The populist tone of President Obama's State of the Union speech was no surprise; since he went to Kansas last month to link his presidency to the "new nationalism" of Theodore Roosevelt, it has been clear that the president will seek reelection by casting himself as a champion of economic fairness.
Bully for him, as TR might say, and even better for the country if he can capture a bit of Roosevelt's energy and passion. We could use both those qualities in a president these days, as heirs of the corporate titans Roosevelt battled a century ago hold sway over Washington.
But watching Obama's address, I was struck by his failure to strike at the heart of what's wrong -- the enormous sums of money that special interests, particularly big corporations, have invested to buy our elections and the power that goes with them.
Thanks to the Supreme Court, in Citizens United and a string of other decisions, corporate and other special interest dollars now flow virtually unimpeded through our political system. The court's declaration that corporations are people and enjoy the same free speech rights most of us thought were reserved to individuals has put big money in control.
In Washington and most state capitals, political leaders have long understood that deep-pocketed donors can make and break their careers; now "SuperPACs," fueled by anonymously-donated corporate money, are allowing those politicians to keep their hands clean while their friends do the dirty work of tearing down their political opponents.
There are several ways to attack this stranglehold on our democracy; full disclosure of corporate contributions would help, and so would public financing of our elections. The president's call for a bill to stop the bundling of campaign contributions by lobbyists is another positive step, as is his call for a ban on insider trading by members of Congress.
But to really put people back in charge, we must force passage of a constitutional amendment that will permit sensible controls on corporate political spending.
An array of organizations and some courageous elected officials are pushing a variety of amendment proposals. All have merit, and polls suggest an amendment would have strong public support, but I'm convinced that none will move forward until voters demand it.
That's why Common Cause has launched Amend2012, a campaign to help voters speak where they're sure to be heard -- at the ballot box.
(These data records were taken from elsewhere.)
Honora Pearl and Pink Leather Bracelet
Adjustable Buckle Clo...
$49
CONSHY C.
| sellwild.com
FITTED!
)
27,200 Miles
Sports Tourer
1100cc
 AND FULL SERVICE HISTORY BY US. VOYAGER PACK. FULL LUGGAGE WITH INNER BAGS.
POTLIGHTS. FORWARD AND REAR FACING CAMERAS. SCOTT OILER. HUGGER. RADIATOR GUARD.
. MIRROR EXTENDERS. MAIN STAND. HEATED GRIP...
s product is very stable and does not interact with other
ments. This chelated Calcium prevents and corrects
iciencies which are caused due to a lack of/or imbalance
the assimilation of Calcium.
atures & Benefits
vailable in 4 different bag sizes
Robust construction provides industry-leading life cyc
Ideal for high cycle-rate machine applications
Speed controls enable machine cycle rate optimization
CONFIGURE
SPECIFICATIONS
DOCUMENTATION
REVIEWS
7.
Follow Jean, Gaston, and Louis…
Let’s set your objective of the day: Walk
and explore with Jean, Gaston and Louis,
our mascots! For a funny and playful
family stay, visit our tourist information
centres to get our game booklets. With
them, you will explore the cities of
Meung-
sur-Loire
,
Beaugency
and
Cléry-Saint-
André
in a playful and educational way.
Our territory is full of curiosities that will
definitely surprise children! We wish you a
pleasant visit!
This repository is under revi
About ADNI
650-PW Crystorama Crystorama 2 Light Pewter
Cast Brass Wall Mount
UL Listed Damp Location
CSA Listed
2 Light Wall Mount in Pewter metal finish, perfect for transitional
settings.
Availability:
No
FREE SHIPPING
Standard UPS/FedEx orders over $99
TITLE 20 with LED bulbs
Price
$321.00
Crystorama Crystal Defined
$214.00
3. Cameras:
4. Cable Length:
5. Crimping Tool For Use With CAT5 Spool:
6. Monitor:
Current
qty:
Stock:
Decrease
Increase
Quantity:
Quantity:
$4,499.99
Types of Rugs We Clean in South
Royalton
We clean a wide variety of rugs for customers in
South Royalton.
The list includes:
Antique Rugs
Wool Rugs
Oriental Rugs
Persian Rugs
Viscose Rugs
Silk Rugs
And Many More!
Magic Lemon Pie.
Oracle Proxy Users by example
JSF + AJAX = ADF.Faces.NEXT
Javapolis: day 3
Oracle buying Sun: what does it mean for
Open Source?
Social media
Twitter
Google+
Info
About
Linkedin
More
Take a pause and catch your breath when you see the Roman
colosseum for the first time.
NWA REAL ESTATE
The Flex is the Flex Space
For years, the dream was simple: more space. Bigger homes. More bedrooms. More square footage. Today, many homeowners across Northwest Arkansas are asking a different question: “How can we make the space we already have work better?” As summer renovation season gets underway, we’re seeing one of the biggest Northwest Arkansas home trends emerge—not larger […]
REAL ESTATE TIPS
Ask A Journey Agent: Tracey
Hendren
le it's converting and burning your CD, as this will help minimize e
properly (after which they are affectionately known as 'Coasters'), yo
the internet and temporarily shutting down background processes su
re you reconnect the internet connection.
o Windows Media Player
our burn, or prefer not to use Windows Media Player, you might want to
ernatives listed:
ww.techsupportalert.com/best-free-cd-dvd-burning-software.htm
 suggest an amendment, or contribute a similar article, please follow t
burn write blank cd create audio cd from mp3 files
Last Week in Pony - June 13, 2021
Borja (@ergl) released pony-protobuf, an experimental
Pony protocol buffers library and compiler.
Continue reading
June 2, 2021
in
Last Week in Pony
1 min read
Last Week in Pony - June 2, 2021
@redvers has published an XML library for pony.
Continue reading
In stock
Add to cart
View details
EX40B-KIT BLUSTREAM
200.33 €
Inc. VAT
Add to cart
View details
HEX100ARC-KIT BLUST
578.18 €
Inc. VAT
We want to give voters the tools to put a voter initiative or referendum question on the ballot in as many states as possible so that the people can instruct their representatives and senators to pass an amendment and submit it to the states for ratification.
We understand that this is a heavy lift; amending the Constitution isn't easy and it shouldn't be. We may only get on the ballot in a few states this year and we know that it will take several years to get a vote in every state.
But we've made a start and we're determined to see it through. If the president and his Republican adversaries truly are serious about change in Washington, they'll join us.